WORK REQUIRED: In the material below, take the lines from the one holding "106: (445, 265)" through the one holding "107: (278, 170)", both included, and write them as a numbered list. Skip any blank lines and leave the pictures out.

DATA FOR THE TASK:
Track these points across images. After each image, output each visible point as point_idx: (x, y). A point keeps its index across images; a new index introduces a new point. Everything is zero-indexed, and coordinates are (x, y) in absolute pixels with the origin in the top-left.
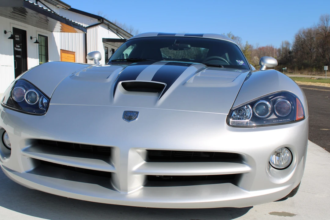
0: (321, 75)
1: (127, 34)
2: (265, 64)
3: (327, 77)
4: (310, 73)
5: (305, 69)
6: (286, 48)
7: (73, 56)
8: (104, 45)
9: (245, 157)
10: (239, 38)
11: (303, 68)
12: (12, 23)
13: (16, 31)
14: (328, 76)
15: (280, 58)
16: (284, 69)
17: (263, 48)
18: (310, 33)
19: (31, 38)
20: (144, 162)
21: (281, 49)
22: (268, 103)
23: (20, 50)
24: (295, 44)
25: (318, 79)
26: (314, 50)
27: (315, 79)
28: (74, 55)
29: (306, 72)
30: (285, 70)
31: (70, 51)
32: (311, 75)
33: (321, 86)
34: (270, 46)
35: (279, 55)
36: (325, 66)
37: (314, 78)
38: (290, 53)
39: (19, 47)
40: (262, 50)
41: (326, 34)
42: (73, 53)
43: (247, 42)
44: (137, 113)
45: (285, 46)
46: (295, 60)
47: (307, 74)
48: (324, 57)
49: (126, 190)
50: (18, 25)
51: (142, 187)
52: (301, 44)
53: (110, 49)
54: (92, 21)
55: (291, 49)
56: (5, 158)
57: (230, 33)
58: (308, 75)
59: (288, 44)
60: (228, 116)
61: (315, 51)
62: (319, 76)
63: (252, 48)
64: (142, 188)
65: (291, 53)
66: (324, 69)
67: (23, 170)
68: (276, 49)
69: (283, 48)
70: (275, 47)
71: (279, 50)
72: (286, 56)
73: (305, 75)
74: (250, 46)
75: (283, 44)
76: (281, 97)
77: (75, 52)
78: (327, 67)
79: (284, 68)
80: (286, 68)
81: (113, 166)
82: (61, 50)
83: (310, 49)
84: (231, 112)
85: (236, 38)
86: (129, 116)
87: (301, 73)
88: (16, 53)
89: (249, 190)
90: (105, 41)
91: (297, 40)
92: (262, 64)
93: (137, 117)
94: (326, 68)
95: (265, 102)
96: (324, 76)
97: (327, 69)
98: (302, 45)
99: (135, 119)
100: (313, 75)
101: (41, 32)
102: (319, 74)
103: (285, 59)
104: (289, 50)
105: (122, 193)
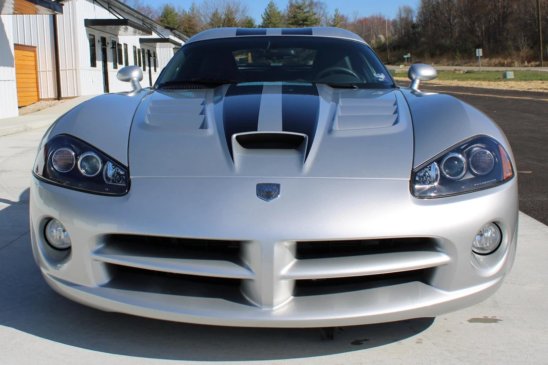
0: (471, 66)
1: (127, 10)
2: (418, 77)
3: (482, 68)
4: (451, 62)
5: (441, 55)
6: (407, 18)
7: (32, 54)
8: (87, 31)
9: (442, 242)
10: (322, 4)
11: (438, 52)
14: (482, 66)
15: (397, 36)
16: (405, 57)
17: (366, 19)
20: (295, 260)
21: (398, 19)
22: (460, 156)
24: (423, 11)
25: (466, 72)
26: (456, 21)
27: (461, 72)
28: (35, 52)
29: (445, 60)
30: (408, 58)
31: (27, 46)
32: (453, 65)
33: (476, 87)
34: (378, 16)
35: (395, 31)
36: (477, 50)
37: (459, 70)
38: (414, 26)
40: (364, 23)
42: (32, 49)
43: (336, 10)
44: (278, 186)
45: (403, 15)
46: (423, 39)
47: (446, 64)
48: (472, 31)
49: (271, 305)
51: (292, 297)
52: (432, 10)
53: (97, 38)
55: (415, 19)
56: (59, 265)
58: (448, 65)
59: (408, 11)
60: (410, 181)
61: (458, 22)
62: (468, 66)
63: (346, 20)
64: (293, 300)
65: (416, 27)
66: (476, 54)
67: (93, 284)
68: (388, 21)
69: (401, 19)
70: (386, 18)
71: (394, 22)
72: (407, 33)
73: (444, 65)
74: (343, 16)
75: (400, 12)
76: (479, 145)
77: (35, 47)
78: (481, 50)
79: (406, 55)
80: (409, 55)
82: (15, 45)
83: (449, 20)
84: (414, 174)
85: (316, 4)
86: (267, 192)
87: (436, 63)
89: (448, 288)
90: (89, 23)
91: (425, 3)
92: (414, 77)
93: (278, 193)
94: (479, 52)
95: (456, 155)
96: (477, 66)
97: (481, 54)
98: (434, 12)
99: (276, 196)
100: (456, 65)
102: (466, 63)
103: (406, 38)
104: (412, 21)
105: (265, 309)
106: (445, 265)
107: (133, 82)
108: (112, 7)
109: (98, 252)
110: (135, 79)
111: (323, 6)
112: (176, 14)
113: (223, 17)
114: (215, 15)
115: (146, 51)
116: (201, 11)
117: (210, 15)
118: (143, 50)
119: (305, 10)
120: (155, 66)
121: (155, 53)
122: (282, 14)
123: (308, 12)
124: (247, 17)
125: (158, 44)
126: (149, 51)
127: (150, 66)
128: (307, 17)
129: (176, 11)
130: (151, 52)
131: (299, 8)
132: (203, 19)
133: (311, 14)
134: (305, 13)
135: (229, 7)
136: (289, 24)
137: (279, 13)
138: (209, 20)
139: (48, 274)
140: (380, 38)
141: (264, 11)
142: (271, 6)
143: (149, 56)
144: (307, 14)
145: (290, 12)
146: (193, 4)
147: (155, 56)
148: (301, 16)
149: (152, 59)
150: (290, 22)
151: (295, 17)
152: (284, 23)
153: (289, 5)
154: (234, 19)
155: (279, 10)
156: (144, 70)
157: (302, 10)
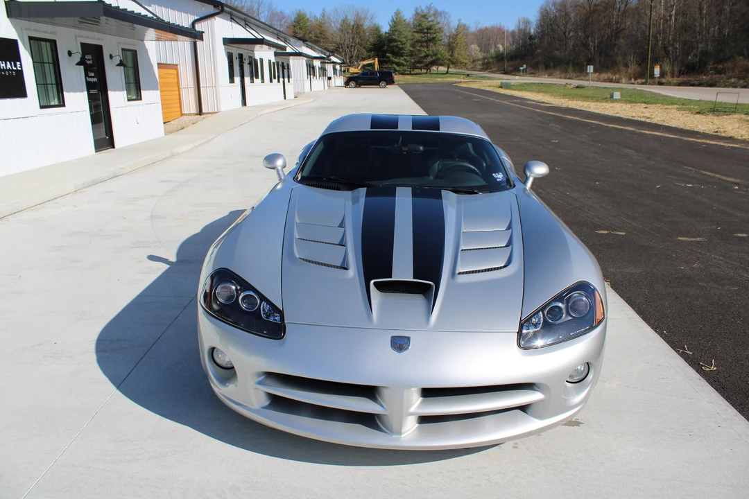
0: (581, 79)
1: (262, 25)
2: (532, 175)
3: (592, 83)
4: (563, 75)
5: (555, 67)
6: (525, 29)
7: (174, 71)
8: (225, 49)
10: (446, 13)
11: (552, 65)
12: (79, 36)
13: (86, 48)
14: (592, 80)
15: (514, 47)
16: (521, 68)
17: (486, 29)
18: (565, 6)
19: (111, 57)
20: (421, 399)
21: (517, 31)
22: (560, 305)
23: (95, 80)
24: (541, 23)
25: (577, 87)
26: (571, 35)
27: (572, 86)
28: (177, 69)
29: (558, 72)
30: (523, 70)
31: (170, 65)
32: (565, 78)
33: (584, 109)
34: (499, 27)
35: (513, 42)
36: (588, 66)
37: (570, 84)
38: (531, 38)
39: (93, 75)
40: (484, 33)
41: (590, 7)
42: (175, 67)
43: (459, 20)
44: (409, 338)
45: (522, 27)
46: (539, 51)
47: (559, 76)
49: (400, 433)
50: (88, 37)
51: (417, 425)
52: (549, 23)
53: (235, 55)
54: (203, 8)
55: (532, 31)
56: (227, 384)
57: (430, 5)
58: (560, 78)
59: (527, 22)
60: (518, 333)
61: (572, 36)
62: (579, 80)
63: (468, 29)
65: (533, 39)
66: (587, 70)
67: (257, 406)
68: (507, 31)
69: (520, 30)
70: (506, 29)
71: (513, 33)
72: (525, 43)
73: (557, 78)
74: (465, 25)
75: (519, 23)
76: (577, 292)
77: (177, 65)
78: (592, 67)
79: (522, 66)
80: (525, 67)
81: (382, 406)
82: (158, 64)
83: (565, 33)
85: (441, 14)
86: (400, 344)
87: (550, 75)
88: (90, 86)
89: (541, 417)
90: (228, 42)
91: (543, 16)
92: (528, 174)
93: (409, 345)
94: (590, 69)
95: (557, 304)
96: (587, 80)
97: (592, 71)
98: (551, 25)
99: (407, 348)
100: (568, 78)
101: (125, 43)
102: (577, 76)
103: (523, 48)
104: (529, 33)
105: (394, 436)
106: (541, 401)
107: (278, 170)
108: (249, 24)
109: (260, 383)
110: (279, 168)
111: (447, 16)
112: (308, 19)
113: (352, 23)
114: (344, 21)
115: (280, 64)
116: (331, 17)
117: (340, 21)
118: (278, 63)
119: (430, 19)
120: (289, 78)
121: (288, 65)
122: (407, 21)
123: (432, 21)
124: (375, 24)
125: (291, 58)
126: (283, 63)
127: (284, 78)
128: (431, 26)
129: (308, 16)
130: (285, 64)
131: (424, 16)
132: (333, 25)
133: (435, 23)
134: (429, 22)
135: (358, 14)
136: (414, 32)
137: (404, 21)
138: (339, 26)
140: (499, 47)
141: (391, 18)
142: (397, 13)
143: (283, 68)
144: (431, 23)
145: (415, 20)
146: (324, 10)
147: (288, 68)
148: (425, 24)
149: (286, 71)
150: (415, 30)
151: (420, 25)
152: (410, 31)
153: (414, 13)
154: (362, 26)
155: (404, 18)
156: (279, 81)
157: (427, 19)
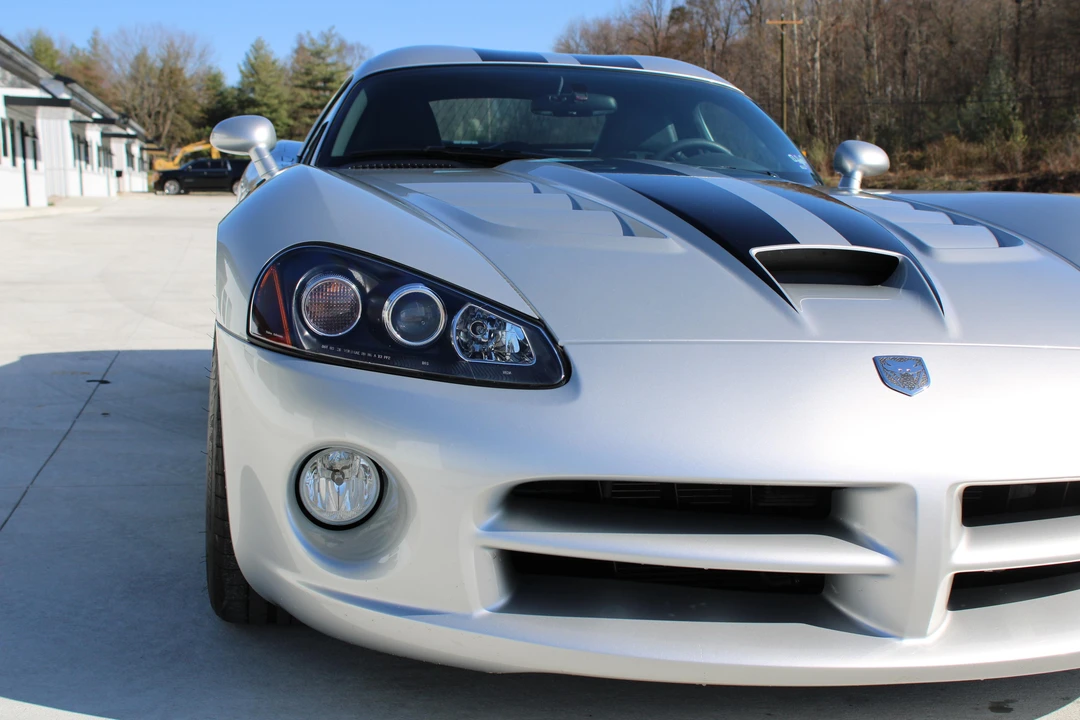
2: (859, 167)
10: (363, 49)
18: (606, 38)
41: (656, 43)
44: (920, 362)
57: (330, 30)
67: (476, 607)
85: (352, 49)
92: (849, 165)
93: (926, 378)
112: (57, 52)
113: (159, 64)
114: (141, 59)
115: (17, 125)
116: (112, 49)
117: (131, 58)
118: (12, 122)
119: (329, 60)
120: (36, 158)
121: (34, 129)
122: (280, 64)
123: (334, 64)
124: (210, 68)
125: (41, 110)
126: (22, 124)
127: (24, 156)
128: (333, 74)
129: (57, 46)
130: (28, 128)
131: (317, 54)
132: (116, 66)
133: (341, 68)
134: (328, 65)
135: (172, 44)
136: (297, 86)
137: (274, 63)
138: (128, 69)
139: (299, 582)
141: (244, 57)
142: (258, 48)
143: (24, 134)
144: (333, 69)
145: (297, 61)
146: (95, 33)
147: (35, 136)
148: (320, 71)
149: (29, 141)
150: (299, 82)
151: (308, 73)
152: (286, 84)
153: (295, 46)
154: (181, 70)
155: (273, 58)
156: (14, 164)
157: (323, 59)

FINISHED EXERCISE:
1. 106: (445, 265)
2. 107: (133, 82)
3. 108: (112, 7)
4. 109: (98, 252)
5. 110: (135, 79)
6. 111: (323, 6)
7. 112: (176, 14)
8. 113: (223, 17)
9. 114: (215, 15)
10. 115: (146, 51)
11. 116: (201, 11)
12. 117: (210, 15)
13. 118: (143, 50)
14. 119: (305, 10)
15. 120: (155, 66)
16. 121: (155, 53)
17. 122: (282, 14)
18. 123: (308, 12)
19. 124: (247, 17)
20. 125: (158, 44)
21. 126: (149, 51)
22. 127: (150, 66)
23. 128: (307, 17)
24. 129: (176, 11)
25. 130: (151, 52)
26. 131: (299, 8)
27. 132: (203, 19)
28. 133: (311, 14)
29. 134: (305, 13)
30. 135: (229, 7)
31. 136: (289, 24)
32. 137: (279, 13)
33. 138: (209, 20)
34. 139: (48, 274)
35. 140: (380, 38)
36. 141: (264, 11)
37. 142: (271, 6)
38. 143: (149, 56)
39. 144: (307, 14)
40. 145: (290, 12)
41. 146: (193, 4)
42. 147: (155, 56)
43. 148: (301, 16)
44. 149: (152, 59)
45. 150: (290, 22)
46. 151: (295, 17)
47. 152: (284, 23)
48. 153: (289, 5)
49. 154: (234, 19)
50. 155: (279, 10)
51. 156: (144, 70)
52. 157: (302, 10)
53. 0: (581, 79)
54. 1: (262, 25)
55. 2: (532, 175)
56. 3: (592, 83)
57. 4: (563, 75)
58. 5: (555, 67)
59. 6: (525, 29)
60. 7: (174, 71)
61. 8: (225, 49)
62. 10: (446, 13)
63. 11: (552, 65)
64. 12: (79, 36)
65. 13: (86, 48)
66. 14: (592, 80)
67. 15: (514, 47)
68. 16: (521, 68)
69. 17: (486, 29)
70. 18: (565, 6)
71. 19: (111, 57)
72. 20: (421, 399)
73. 21: (517, 31)
74. 22: (560, 305)
75. 23: (95, 80)
76. 24: (541, 23)
77. 25: (577, 87)
78. 26: (571, 35)
79. 27: (572, 86)
80. 28: (177, 69)
81. 29: (558, 72)
82. 30: (523, 70)
83. 31: (170, 65)
84. 32: (565, 78)
85. 33: (584, 109)
86. 34: (499, 27)
87. 35: (513, 42)
88. 36: (588, 66)
89. 37: (570, 84)
90. 38: (531, 38)
91. 39: (93, 75)
92. 40: (484, 33)
93. 41: (590, 7)
94. 42: (175, 67)
95. 43: (459, 20)
96. 44: (409, 338)
97. 45: (522, 27)
98. 46: (539, 51)
99. 47: (559, 76)
100. 49: (400, 433)
101. 50: (88, 37)
102. 51: (417, 425)
103. 52: (549, 23)
104. 53: (235, 55)
105. 54: (203, 8)
106. 55: (532, 31)
107. 56: (227, 384)
108. 57: (430, 5)
109. 58: (560, 78)
110. 59: (527, 22)
111. 60: (518, 333)
112. 61: (572, 36)
113. 62: (579, 80)
114. 63: (468, 29)
115. 65: (533, 39)
116. 66: (587, 70)
117. 67: (257, 406)
118. 68: (507, 31)
119. 69: (520, 30)
120. 70: (506, 29)
121. 71: (513, 33)
122. 72: (525, 43)
123. 73: (557, 78)
124. 74: (465, 25)
125. 75: (519, 23)
126. 76: (577, 292)
127. 77: (177, 65)
128. 78: (592, 67)
129. 79: (522, 66)
130. 80: (525, 67)
131. 81: (382, 406)
132. 82: (158, 64)
133. 83: (565, 33)
134. 85: (441, 14)
135. 86: (400, 344)
136. 87: (550, 75)
137. 88: (90, 86)
138. 89: (541, 417)
139. 90: (228, 42)
140. 91: (543, 16)
141. 92: (528, 174)
142. 93: (409, 345)
143. 94: (590, 69)
144. 95: (557, 304)
145. 96: (587, 80)
146. 97: (592, 71)
147. 98: (551, 25)
148. 99: (407, 348)
149. 100: (568, 78)
150. 101: (125, 43)
151. 102: (577, 76)
152. 103: (523, 48)
153. 104: (529, 33)
154. 105: (394, 436)
155. 106: (541, 401)
156. 107: (278, 170)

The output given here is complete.